- [TASK DESCRIPTION]:
Lines from the first one down to the one containing "consensual, you know?" in the data below are the only ones needed; please return them exactly, both ends included.

(Stored dataset items)
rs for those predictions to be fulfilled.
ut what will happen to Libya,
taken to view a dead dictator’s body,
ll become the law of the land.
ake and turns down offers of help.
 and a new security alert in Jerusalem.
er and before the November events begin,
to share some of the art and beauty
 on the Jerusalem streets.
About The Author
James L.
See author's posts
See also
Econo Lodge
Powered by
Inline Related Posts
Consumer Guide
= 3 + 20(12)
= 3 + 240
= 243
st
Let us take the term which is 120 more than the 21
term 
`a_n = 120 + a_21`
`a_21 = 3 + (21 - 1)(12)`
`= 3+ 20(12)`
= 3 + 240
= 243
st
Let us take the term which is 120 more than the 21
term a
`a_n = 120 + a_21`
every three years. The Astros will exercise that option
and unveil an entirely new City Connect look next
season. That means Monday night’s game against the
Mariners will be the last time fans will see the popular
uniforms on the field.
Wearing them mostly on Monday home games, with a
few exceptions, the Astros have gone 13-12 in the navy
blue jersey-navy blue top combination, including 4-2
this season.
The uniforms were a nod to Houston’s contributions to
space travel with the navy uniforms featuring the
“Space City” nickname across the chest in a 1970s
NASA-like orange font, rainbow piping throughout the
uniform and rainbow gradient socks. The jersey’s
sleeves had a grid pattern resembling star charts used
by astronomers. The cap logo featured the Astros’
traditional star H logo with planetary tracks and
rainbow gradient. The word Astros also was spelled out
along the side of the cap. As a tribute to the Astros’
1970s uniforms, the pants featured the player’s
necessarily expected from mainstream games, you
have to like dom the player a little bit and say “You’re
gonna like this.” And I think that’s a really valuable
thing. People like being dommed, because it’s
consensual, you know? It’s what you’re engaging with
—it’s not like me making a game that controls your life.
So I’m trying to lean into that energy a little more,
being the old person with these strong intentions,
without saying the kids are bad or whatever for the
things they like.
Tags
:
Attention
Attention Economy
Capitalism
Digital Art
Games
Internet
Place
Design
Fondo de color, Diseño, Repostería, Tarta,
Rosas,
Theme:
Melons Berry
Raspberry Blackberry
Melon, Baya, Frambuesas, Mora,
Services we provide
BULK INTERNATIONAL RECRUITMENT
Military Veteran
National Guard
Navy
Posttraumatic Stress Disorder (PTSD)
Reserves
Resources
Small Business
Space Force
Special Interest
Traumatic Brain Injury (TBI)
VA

- [SOLUTION TO THE EXERCISE]:
rs for those predictions to be fulfilled.
ut what will happen to Libya,
taken to view a dead dictator’s body,
ll become the law of the land.
ake and turns down offers of help.
 and a new security alert in Jerusalem.
er and before the November events begin,
to share some of the art and beauty
 on the Jerusalem streets.
About The Author
James L.
See author's posts
See also
Econo Lodge
Powered by
Inline Related Posts
Consumer Guide
= 3 + 20(12)
= 3 + 240
= 243
st
Let us take the term which is 120 more than the 21
term 
`a_n = 120 + a_21`
`a_21 = 3 + (21 - 1)(12)`
`= 3+ 20(12)`
= 3 + 240
= 243
st
Let us take the term which is 120 more than the 21
term a
`a_n = 120 + a_21`
every three years. The Astros will exercise that option
and unveil an entirely new City Connect look next
season. That means Monday night’s game against the
Mariners will be the last time fans will see the popular
uniforms on the field.
Wearing them mostly on Monday home games, with a
few exceptions, the Astros have gone 13-12 in the navy
blue jersey-navy blue top combination, including 4-2
this season.
The uniforms were a nod to Houston’s contributions to
space travel with the navy uniforms featuring the
“Space City” nickname across the chest in a 1970s
NASA-like orange font, rainbow piping throughout the
uniform and rainbow gradient socks. The jersey’s
sleeves had a grid pattern resembling star charts used
by astronomers. The cap logo featured the Astros’
traditional star H logo with planetary tracks and
rainbow gradient. The word Astros also was spelled out
along the side of the cap. As a tribute to the Astros’
1970s uniforms, the pants featured the player’s
necessarily expected from mainstream games, you
have to like dom the player a little bit and say “You’re
gonna like this.” And I think that’s a really valuable
thing. People like being dommed, because it’s
consensual, you know? It’s what you’re engaging with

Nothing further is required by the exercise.